Pick each line that has "reveals" out of the records.

== DATA LISTING ==
== Segment start ==

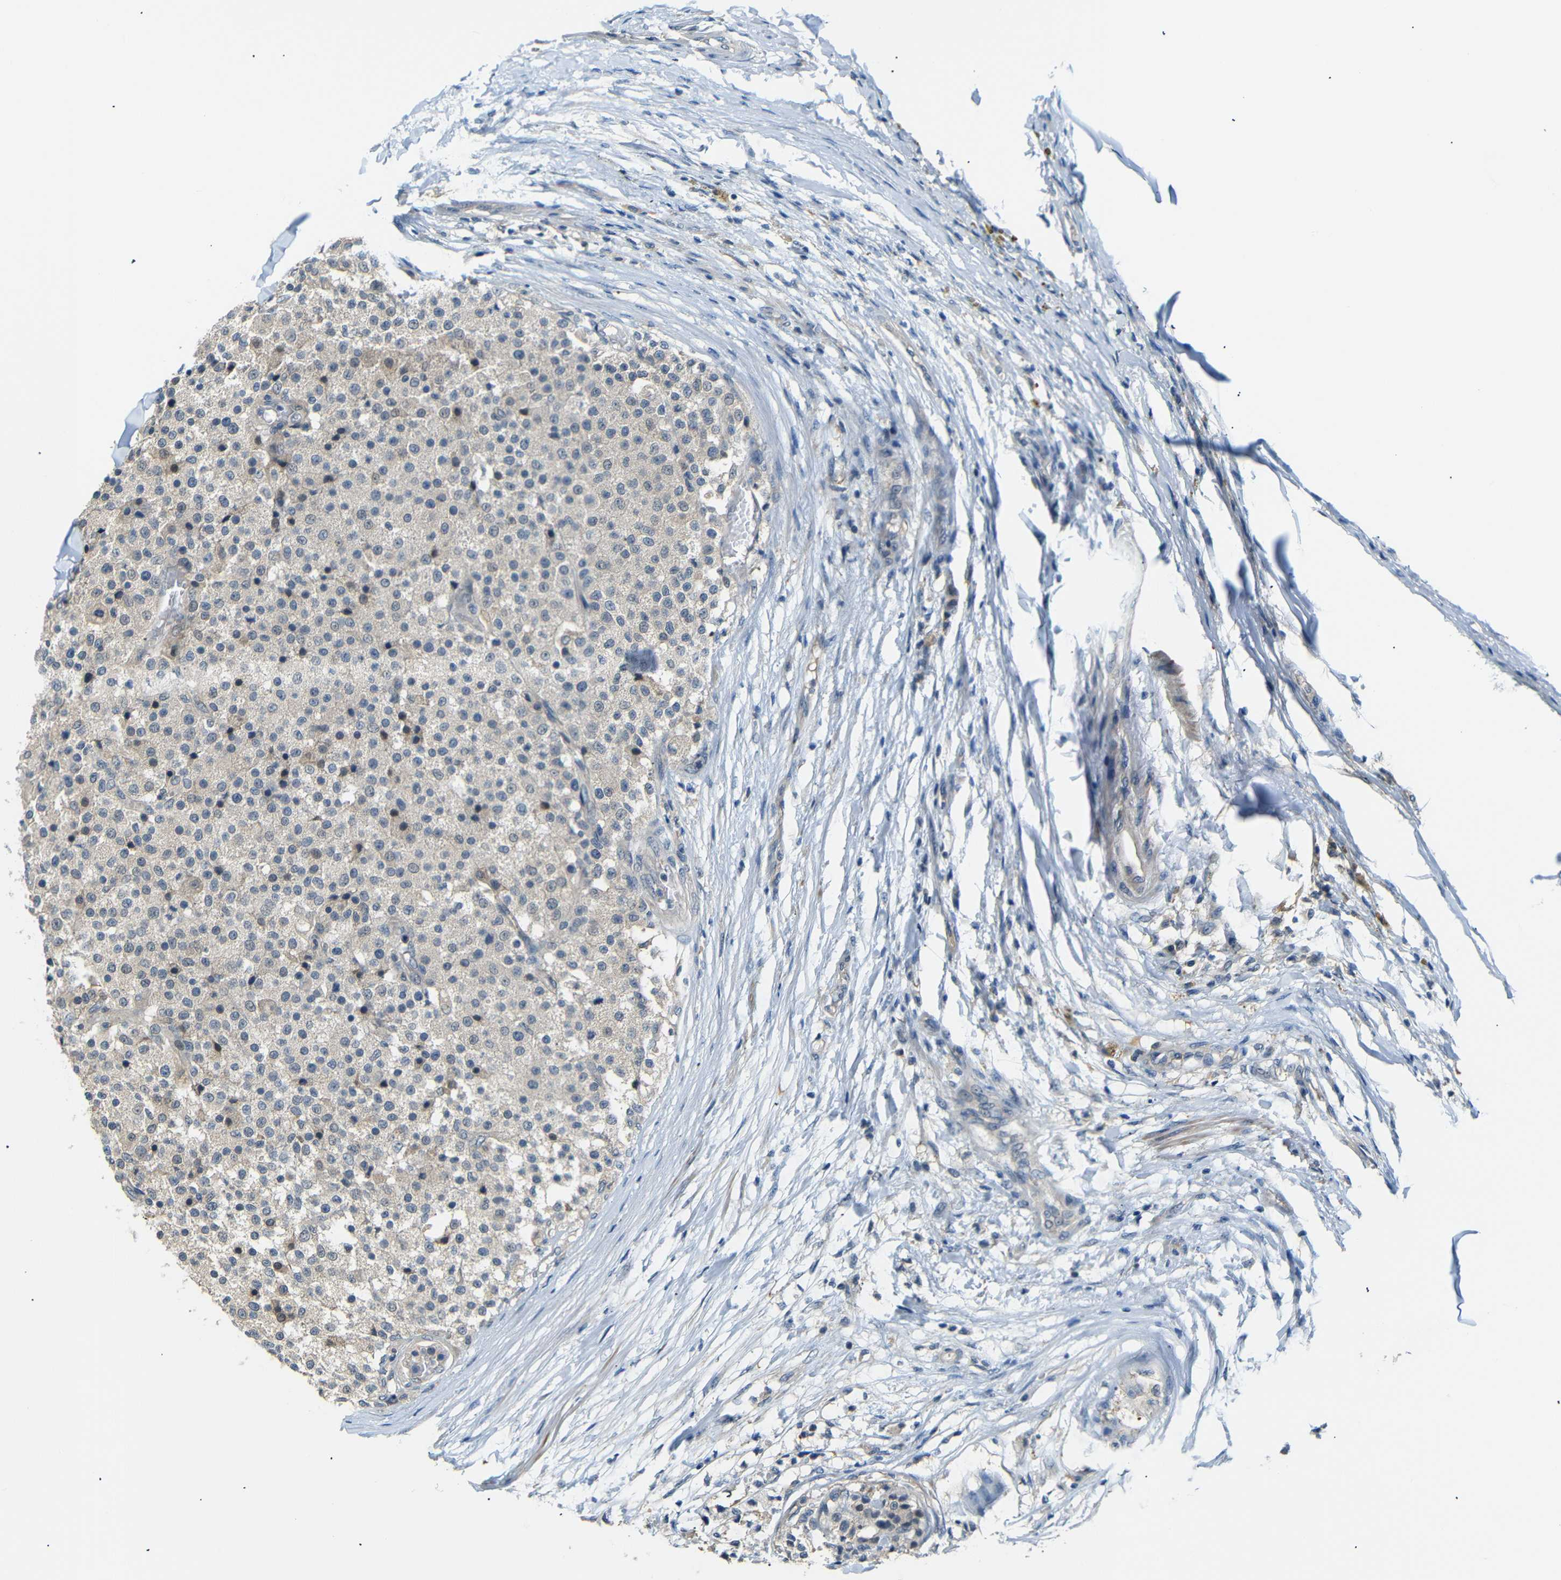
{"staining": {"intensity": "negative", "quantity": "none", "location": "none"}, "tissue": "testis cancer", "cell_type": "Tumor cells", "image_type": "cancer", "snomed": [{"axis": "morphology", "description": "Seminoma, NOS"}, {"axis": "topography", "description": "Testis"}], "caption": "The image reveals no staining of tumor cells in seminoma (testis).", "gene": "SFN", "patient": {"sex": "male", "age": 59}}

== Segment end ==
== Segment start ==

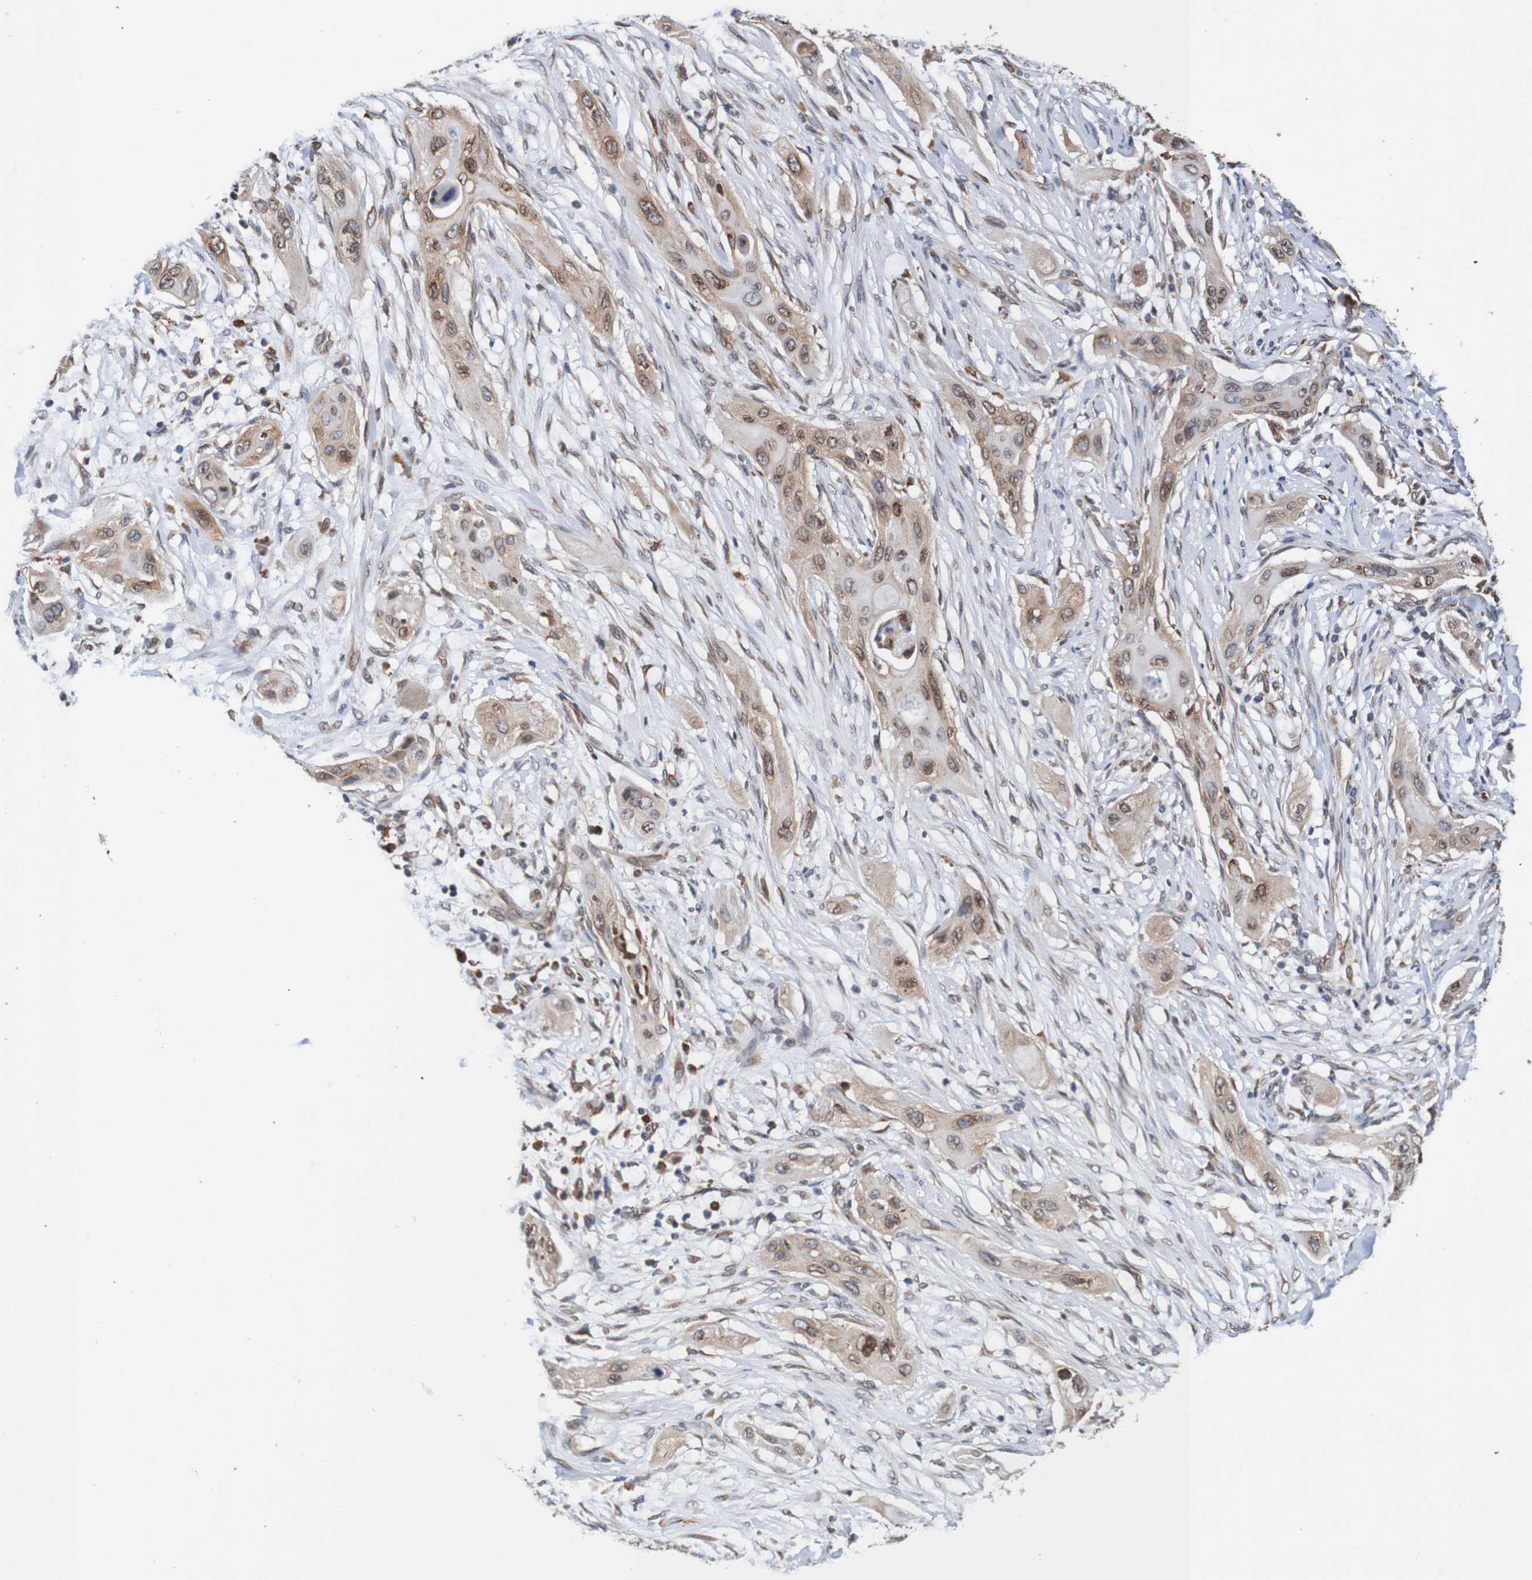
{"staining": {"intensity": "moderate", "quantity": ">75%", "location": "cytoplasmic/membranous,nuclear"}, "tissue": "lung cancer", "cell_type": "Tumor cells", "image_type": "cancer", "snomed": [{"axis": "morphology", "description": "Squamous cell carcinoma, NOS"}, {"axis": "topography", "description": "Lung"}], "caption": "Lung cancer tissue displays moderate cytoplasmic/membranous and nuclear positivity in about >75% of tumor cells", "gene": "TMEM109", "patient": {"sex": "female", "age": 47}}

== Segment end ==
== Segment start ==

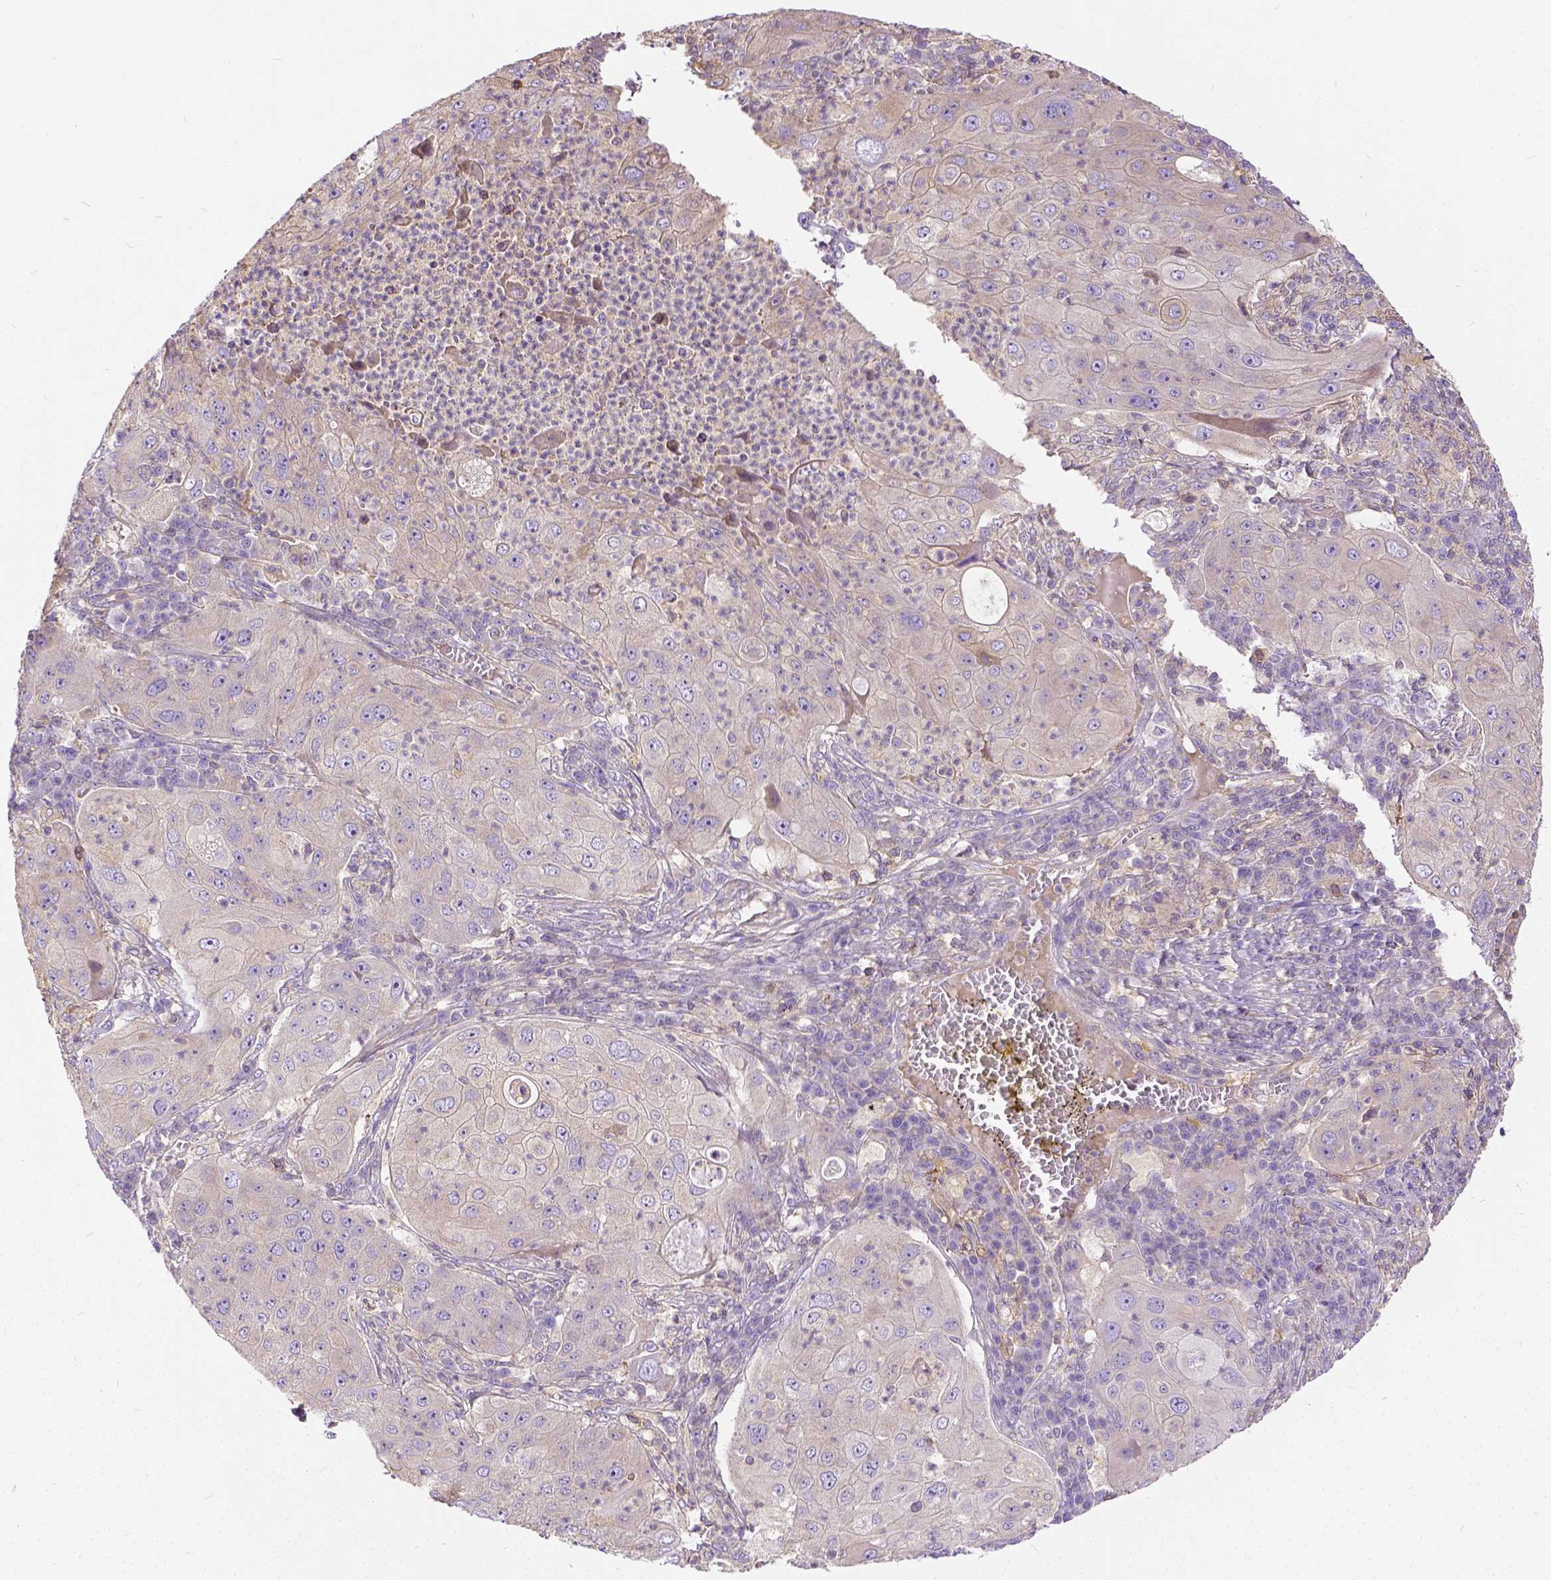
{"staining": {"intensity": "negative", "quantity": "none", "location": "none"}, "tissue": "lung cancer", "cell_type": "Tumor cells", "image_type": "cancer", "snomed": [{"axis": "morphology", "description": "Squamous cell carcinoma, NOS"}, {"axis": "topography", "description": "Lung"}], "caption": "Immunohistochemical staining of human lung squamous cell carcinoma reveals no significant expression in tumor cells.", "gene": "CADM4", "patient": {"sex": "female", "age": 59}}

== Segment end ==

== EXERCISE OUTPUT ==
{"staining": {"intensity": "negative", "quantity": "none", "location": "none"}, "tissue": "testis cancer", "cell_type": "Tumor cells", "image_type": "cancer", "snomed": [{"axis": "morphology", "description": "Seminoma, NOS"}, {"axis": "topography", "description": "Testis"}], "caption": "The image reveals no staining of tumor cells in seminoma (testis).", "gene": "SFN", "patient": {"sex": "male", "age": 59}}
{"staining": {"intensity": "negative", "quantity": "none", "location": "none"}, "tissue": "lung cancer", "cell_type": "Tumor cells", "image_type": "cancer", "snomed": [{"axis": "morphology", "description": "Squamous cell carcinoma, NOS"}, {"axis": "topography", "description": "Lung"}], "caption": "Immunohistochemical staining of human lung squamous cell carcinoma reveals no significant expression in tumor cells.", "gene": "CADM4", "patient": {"sex": "female", "age": 59}}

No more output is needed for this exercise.